_TASK_
All of the data that follows should be retyped exactly, please, except the pictures.

_GIVEN INFORMATION_
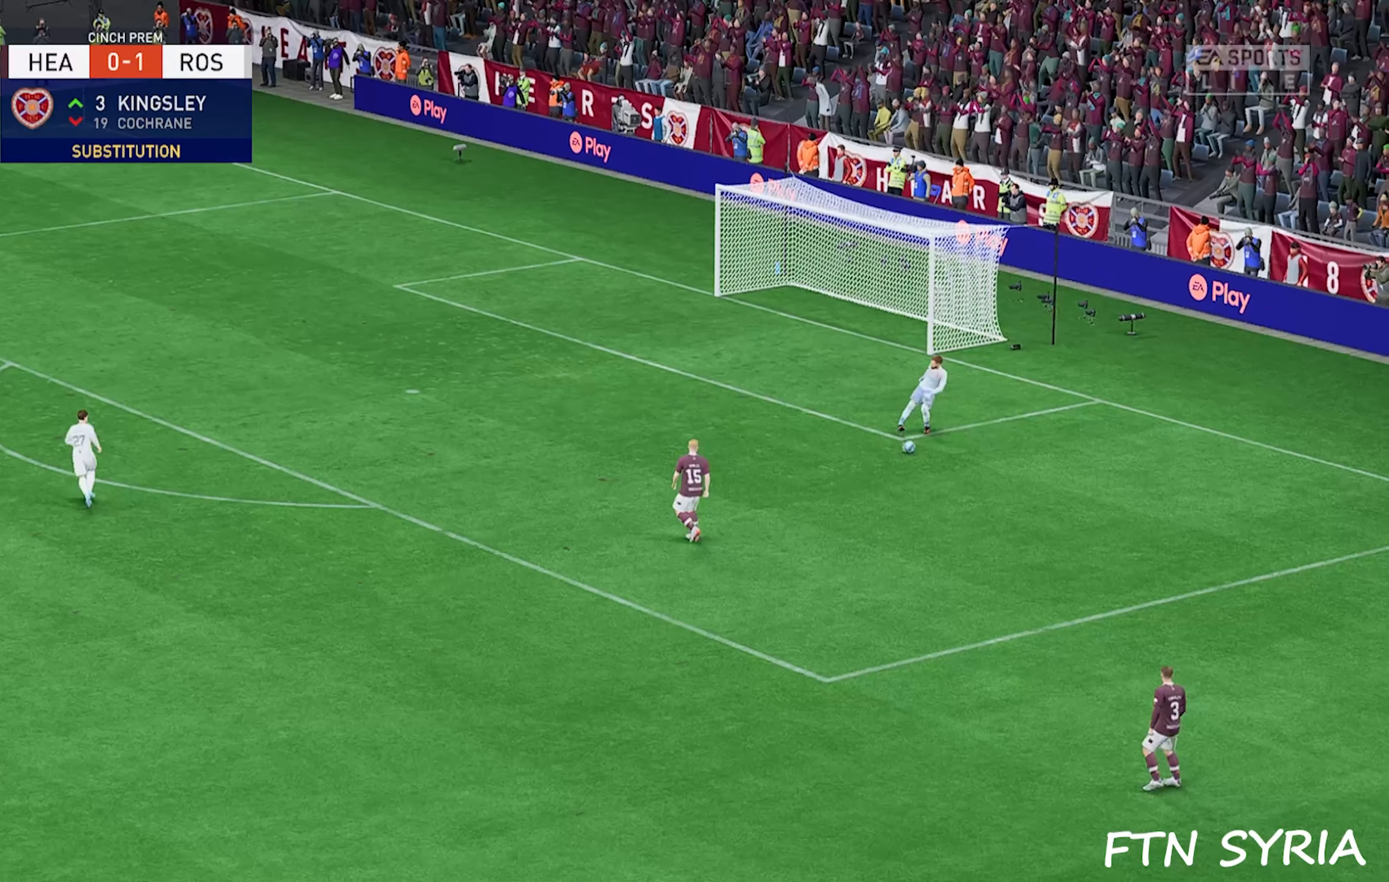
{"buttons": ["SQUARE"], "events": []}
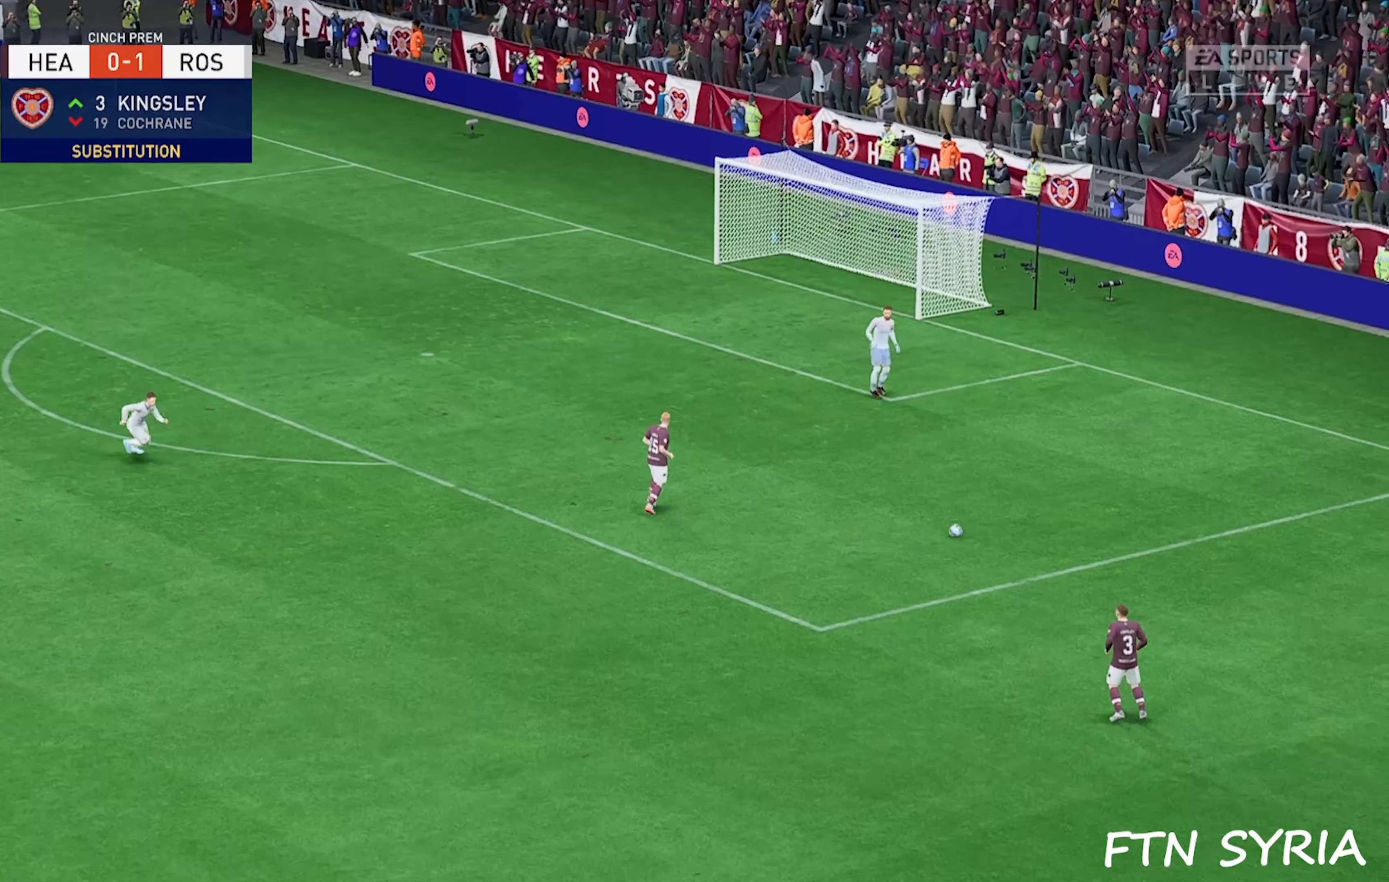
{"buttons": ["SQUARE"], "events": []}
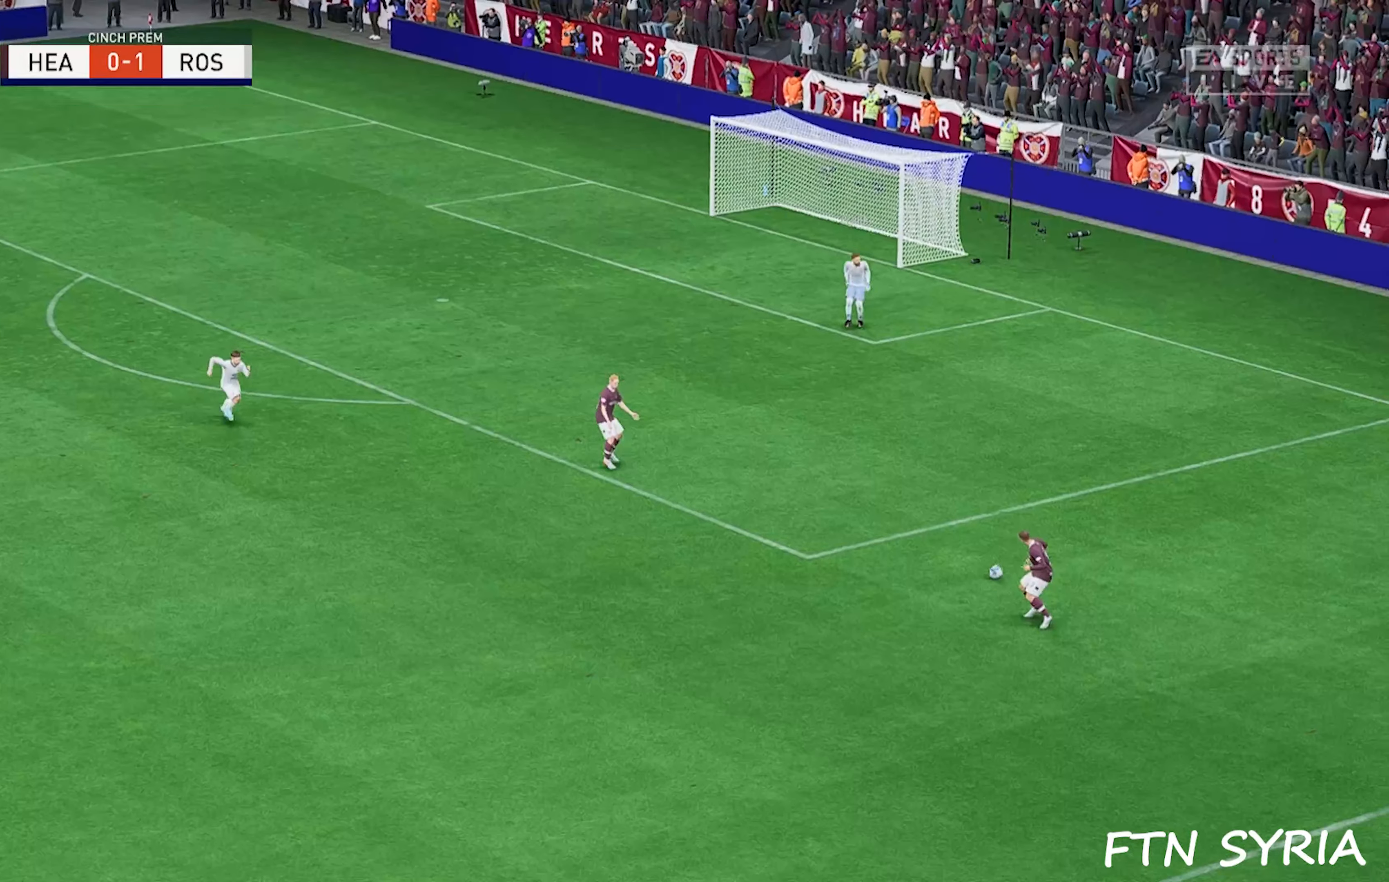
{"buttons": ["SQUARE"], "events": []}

_TASK OUTPUT_
{"buttons": ["SQUARE"], "events": []}
{"buttons": ["SQUARE"], "events": []}
{"buttons": ["SQUARE"], "events": []}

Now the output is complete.